◆ Provided passage
__________

# Umm....Hi?



## Mystik (Nov 2, 2007)

*Uh...well I cant really say anything as an opening line that has not already been said...soo~ Hi. :3
Not really in the mood to describe myself, if you really care that much, you can add me on MSN or something.

Love,
~Mystik*


----------



## Foxee (Nov 2, 2007)

Greetings, Mystik. You could tell us what you write for starters.


----------



## Shinn (Nov 2, 2007)

Hello there and welcome Mystik. I agree with Foxee.


----------



## Mystik (Nov 2, 2007)

*I write mostly poems, some short stories. However most of my short stories never get finished lol. I also have a couple of long projects Im working on occasionally.*


----------



## Foxee (Nov 2, 2007)

Eh, I hear you on finishing things. Endings are the most difficult part for me.


----------



## Mystik (Nov 2, 2007)

*Yeah I have trouble with endings sometimes too, but mostly it's because I get caught up in other things or I just lose interest....Im complicated ^.^;*


----------



## Foxee (Nov 2, 2007)

Complicated...or easily distracted like me...oo! Look! Something shiny....


----------



## Mystik (Nov 2, 2007)

_Haha, maybe._


----------



## Nickie (Nov 2, 2007)

Hello to you, Mystik, and welcome to the forum. I'm also writing short stories at the moment. I intend to make a collection of it for next year's Halloween.


Nickie


----------



## Wallmaker (Nov 2, 2007)

Hi Mystic, read your poem posted in the Poetry section already.  Keep up the good work and lets see some more posts!

P.s. I'm totally there with you about writing longer stuff.  Currently have 2 very long projects due in my class and just thinking about it makes all the blood drain out of me.  All that committment... to only 1 idea... ::shudders::


----------



## The Hooded One (Nov 2, 2007)

Welcome to WF.

- The Hooded One


----------



## Winterstorm (Nov 2, 2007)

Howdy Mystik, nice to have you here, welcome.


----------



## Hawke (Nov 2, 2007)

Hello and welcome to the community, Mystik. Good to meet you. Enjoy!


----------

__________

◆ Data block
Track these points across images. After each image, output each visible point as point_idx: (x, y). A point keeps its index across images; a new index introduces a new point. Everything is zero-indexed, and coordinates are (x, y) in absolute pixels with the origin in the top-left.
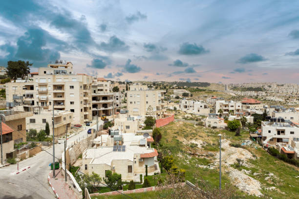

__________

◆ Task item
Transcribe the passage of the forum welcome thread starting at "## Wallmaker (Nov" and ending at "Welcome to WF.".

◆ Written reply
## Wallmaker (Nov 2, 2007)

Hi Mystic, read your poem posted in the Poetry section already.  Keep up the good work and lets see some more posts!

P.s. I'm totally there with you about writing longer stuff.  Currently have 2 very long projects due in my class and just thinking about it makes all the blood drain out of me.  All that committment... to only 1 idea... ::shudders::


----------



## The Hooded One (Nov 2, 2007)

Welcome to WF.